• _TASK TO CARRY OUT_: The required output is the stretch from the line containing "orgánem pro řízení" through the line containing "Čeřeny hospodářské" in the records below, unaltered and with no pictures.

• _DATA_:
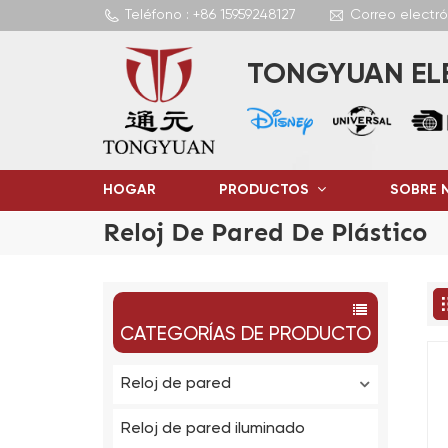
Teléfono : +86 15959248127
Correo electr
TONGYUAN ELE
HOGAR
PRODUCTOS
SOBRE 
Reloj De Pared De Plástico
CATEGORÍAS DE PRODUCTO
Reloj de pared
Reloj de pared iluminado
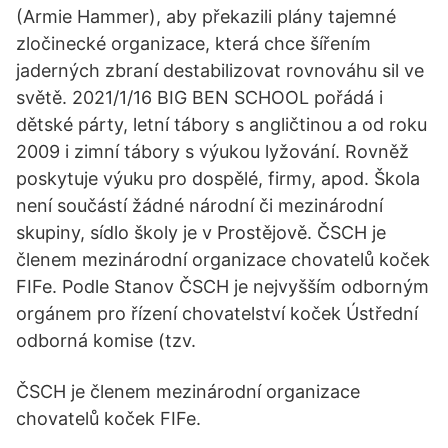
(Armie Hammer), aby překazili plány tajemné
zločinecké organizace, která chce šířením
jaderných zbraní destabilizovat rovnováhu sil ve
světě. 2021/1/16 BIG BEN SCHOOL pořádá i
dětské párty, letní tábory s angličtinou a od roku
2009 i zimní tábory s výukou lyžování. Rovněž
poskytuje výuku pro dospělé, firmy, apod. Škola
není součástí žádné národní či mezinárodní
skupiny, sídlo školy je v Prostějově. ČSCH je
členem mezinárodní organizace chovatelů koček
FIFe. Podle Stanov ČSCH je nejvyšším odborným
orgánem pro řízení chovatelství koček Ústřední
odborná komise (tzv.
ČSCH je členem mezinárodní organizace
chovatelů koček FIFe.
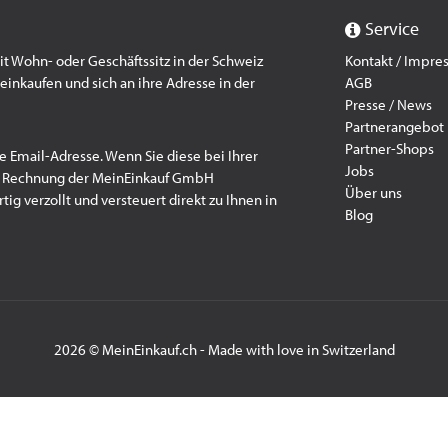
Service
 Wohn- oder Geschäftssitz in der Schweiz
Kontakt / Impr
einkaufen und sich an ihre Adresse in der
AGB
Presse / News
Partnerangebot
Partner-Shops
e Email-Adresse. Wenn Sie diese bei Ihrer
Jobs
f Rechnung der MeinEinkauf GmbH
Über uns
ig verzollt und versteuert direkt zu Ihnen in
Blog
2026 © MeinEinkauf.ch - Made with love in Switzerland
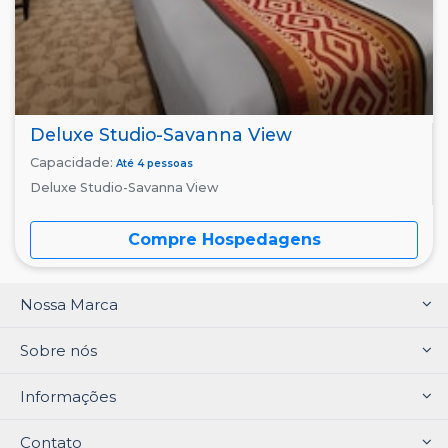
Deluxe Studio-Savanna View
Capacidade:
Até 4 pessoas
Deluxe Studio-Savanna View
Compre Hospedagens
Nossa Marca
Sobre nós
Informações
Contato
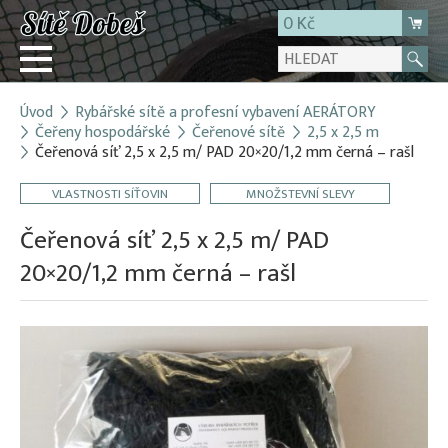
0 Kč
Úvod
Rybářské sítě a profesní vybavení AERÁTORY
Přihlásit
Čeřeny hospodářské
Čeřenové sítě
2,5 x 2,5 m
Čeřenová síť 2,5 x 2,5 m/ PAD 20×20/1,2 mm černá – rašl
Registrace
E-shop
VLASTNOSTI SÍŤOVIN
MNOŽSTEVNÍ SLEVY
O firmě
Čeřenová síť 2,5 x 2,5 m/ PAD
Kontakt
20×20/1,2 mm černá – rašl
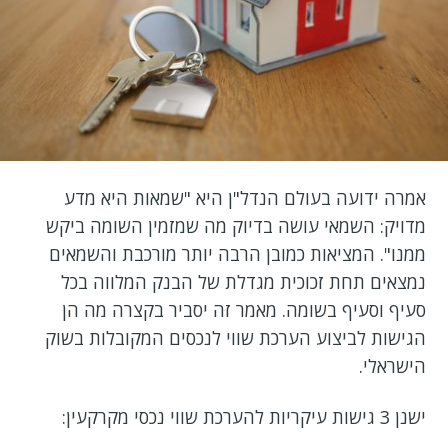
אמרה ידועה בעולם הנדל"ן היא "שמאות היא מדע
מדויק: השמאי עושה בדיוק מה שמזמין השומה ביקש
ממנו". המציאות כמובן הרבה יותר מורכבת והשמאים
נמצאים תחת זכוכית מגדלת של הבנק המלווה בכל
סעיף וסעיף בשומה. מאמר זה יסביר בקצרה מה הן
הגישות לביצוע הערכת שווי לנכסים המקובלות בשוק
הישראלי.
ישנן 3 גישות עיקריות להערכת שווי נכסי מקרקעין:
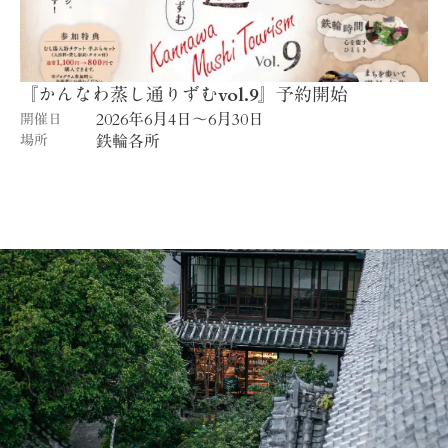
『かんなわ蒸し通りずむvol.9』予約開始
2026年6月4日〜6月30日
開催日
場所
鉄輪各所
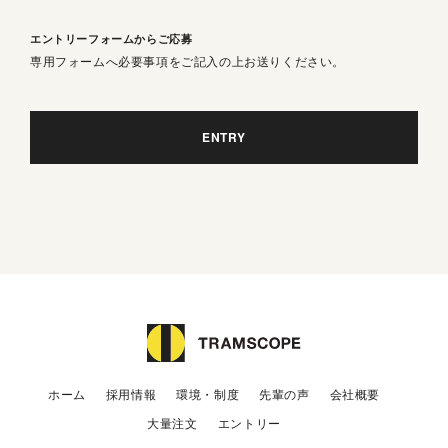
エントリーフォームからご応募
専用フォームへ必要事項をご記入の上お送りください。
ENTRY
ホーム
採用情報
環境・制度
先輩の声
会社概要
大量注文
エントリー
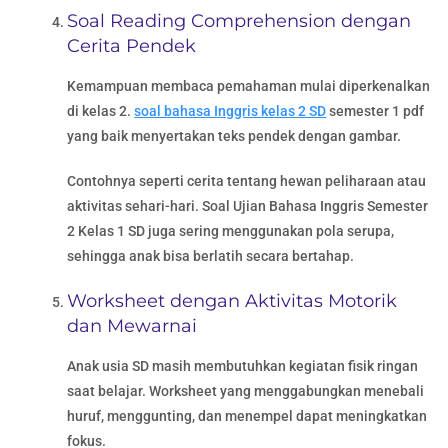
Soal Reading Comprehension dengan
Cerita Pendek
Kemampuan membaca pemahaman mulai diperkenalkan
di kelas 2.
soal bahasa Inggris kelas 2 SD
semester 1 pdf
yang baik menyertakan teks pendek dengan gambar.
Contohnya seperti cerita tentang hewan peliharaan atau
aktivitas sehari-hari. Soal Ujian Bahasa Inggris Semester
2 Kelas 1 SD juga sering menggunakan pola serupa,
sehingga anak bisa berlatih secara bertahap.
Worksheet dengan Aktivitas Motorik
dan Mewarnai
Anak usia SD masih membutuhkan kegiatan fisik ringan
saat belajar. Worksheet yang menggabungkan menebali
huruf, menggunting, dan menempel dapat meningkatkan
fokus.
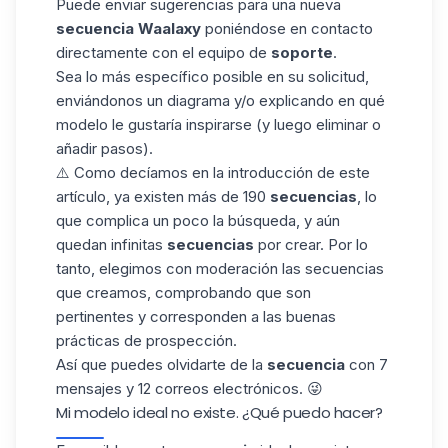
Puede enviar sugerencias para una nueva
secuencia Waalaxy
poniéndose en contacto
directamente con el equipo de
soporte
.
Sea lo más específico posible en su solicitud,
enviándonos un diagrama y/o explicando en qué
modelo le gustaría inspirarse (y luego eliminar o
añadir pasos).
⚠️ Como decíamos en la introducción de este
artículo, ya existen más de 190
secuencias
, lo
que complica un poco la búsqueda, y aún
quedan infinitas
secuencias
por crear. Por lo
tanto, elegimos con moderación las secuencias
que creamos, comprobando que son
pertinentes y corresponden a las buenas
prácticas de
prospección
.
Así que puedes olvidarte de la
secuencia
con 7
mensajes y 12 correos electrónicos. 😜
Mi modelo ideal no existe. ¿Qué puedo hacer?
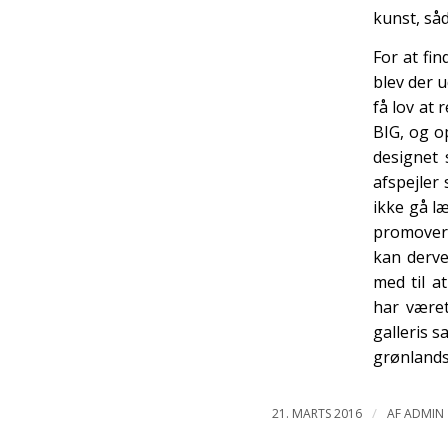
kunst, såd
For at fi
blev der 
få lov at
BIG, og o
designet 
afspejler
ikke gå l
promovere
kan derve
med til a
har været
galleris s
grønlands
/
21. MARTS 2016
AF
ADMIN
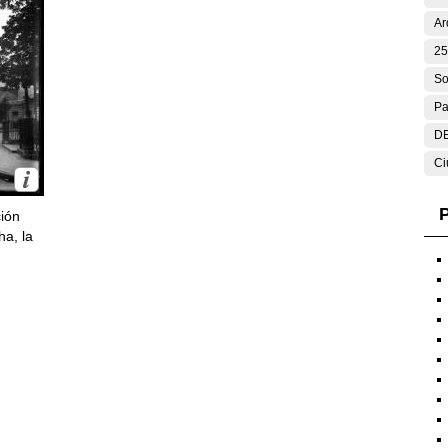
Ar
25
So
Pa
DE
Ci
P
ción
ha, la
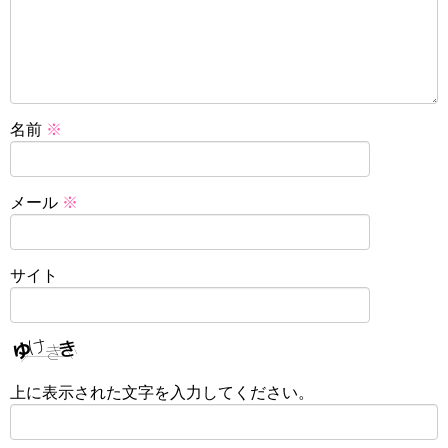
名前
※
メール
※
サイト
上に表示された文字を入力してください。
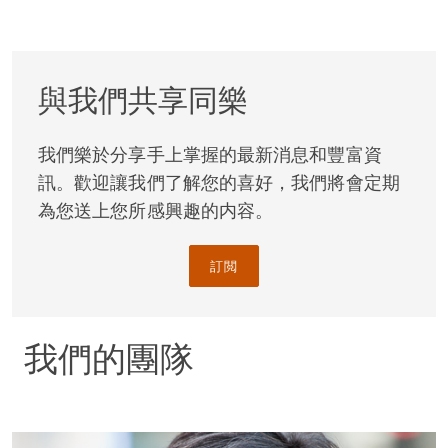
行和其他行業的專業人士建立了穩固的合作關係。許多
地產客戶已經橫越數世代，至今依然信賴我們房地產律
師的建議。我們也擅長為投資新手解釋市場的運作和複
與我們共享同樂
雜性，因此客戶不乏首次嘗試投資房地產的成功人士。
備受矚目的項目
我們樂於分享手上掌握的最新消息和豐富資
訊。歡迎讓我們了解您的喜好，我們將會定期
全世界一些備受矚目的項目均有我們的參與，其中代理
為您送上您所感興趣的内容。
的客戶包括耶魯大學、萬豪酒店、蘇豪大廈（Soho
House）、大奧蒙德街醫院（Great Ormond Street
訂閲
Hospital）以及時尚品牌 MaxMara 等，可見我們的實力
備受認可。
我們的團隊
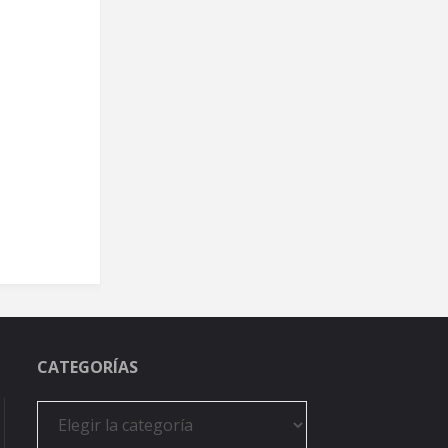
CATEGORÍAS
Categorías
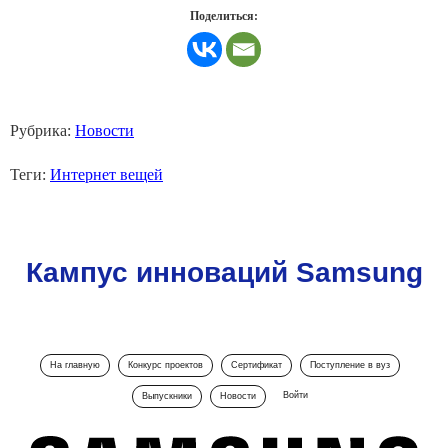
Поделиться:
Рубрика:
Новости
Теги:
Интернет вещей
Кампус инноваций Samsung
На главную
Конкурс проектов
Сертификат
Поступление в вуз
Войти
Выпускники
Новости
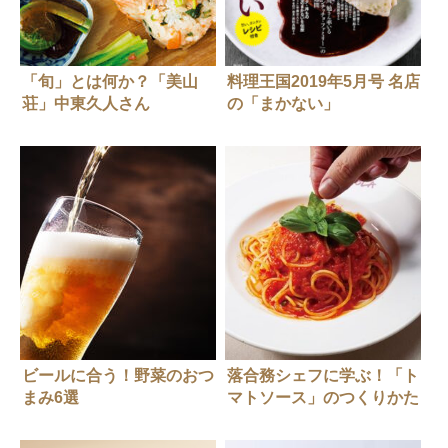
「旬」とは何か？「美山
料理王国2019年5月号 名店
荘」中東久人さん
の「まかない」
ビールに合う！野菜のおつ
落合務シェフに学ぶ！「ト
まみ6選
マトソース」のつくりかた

• _SOLUTION TO THIS EXERCISE_:
orgánem pro řízení chovatelství koček Ústřední
odborná komise (tzv.
ČSCH je členem mezinárodní organizace
chovatelů koček FIFe.
Service
 Wohn- oder Geschäftssitz in der Schweiz
Kontakt / Impr
einkaufen und sich an ihre Adresse in der
AGB
Presse / News
Partnerangebot
Partner-Shops
e Email-Adresse. Wenn Sie diese bei Ihrer
Jobs
f Rechnung der MeinEinkauf GmbH
Über uns
ig verzollt und versteuert direkt zu Ihnen in
Blog
2026 © MeinEinkauf.ch - Made with love in Switzerland
Deluxe Studio-Savanna View
Capacidade:
Até 4 pessoas
Deluxe Studio-Savanna View
Compre Hospedagens
Nossa Marca
Sobre nós
Informações
Contato
0 Kč
Úvod
Rybářské sítě a profesní vybavení AERÁTORY
Přihlásit
Čeřeny hospodářské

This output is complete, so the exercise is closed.